**Work required:** Report how many of the lines below contain the string "categories", treating case as significant. Give only the number.

---------------

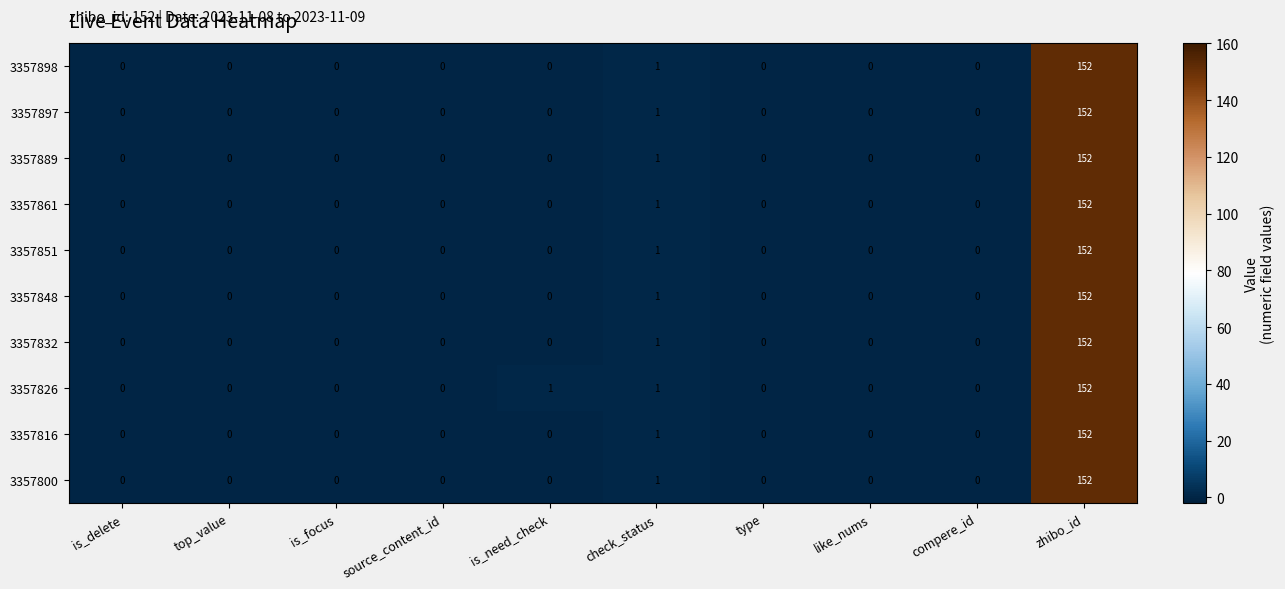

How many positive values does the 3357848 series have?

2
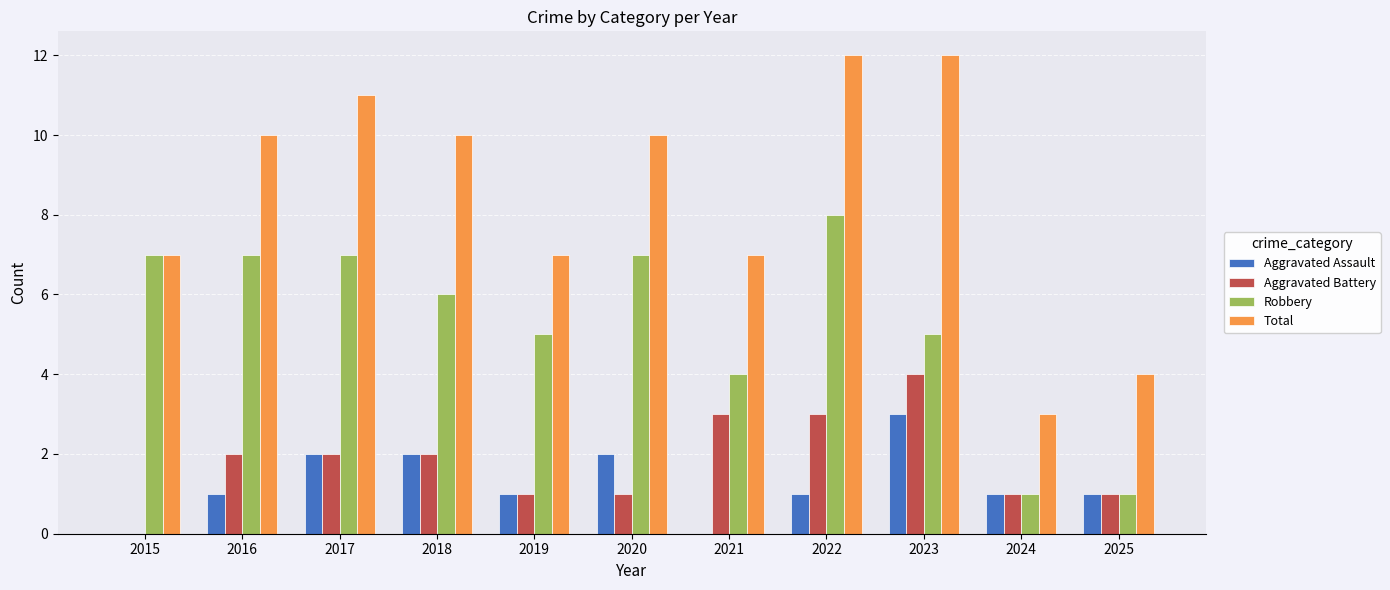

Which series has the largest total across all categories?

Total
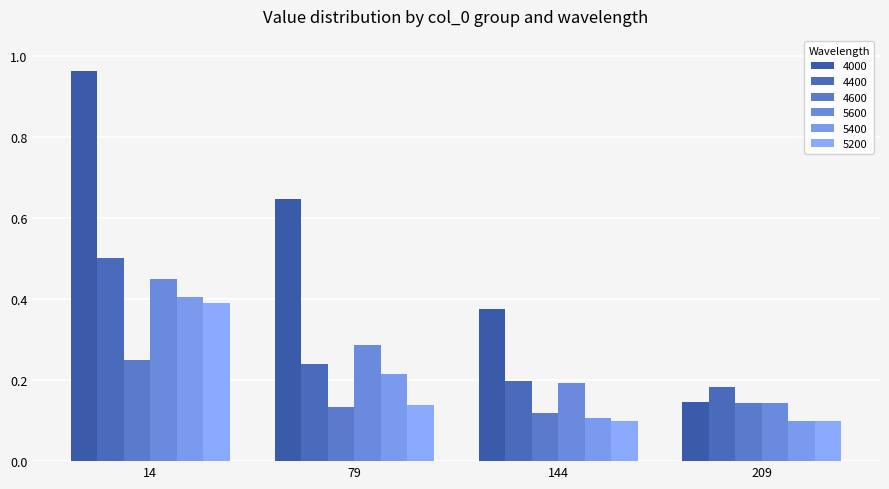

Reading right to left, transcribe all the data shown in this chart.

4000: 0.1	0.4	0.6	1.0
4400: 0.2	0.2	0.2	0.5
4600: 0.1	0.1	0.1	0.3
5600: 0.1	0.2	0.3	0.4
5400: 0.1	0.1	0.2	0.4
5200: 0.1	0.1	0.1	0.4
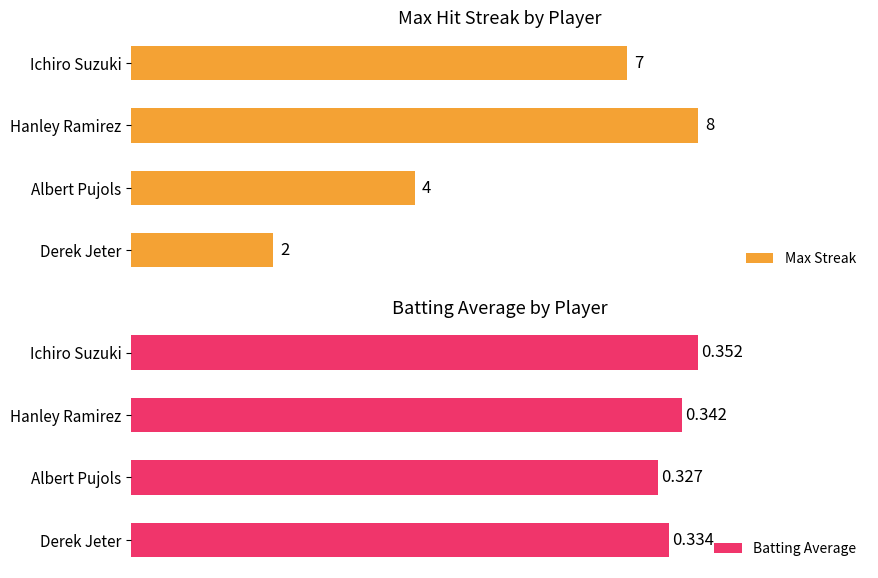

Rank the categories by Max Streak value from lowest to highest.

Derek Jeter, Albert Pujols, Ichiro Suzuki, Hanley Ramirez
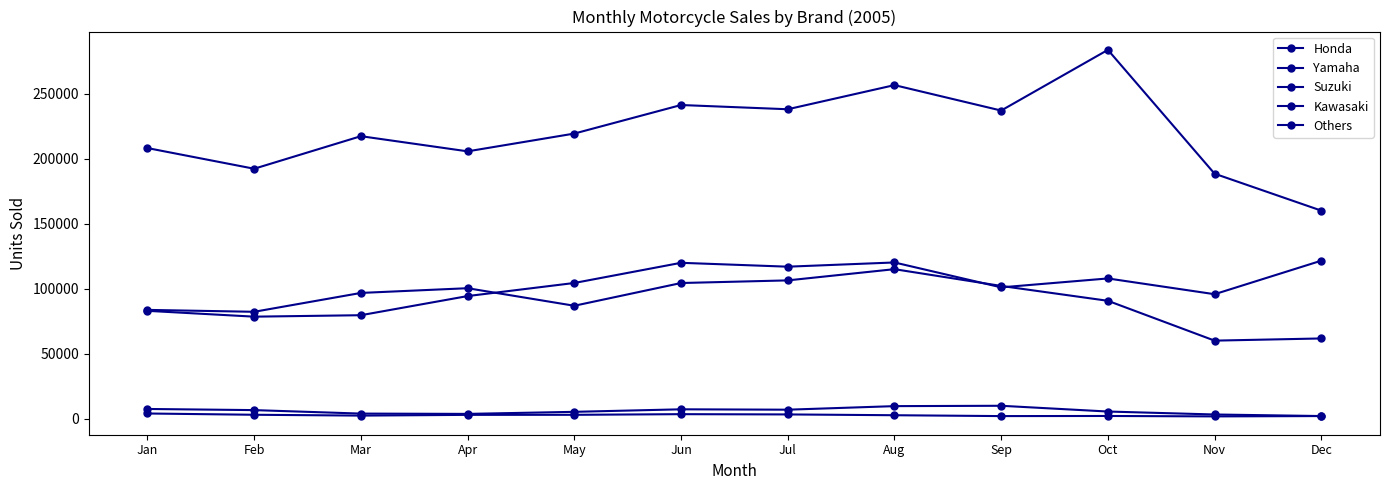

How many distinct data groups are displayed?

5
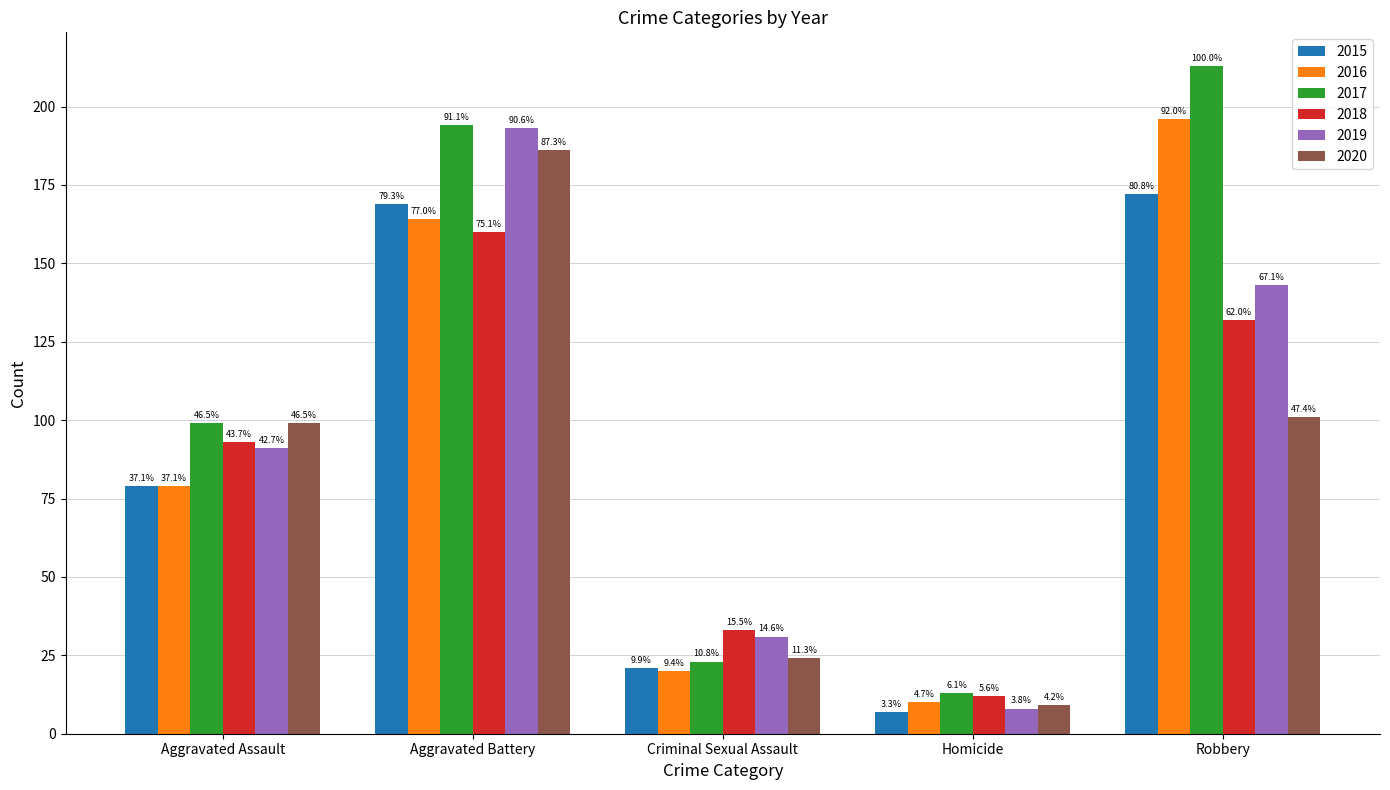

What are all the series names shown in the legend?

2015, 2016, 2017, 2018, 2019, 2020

---------------

**Answer section:** 2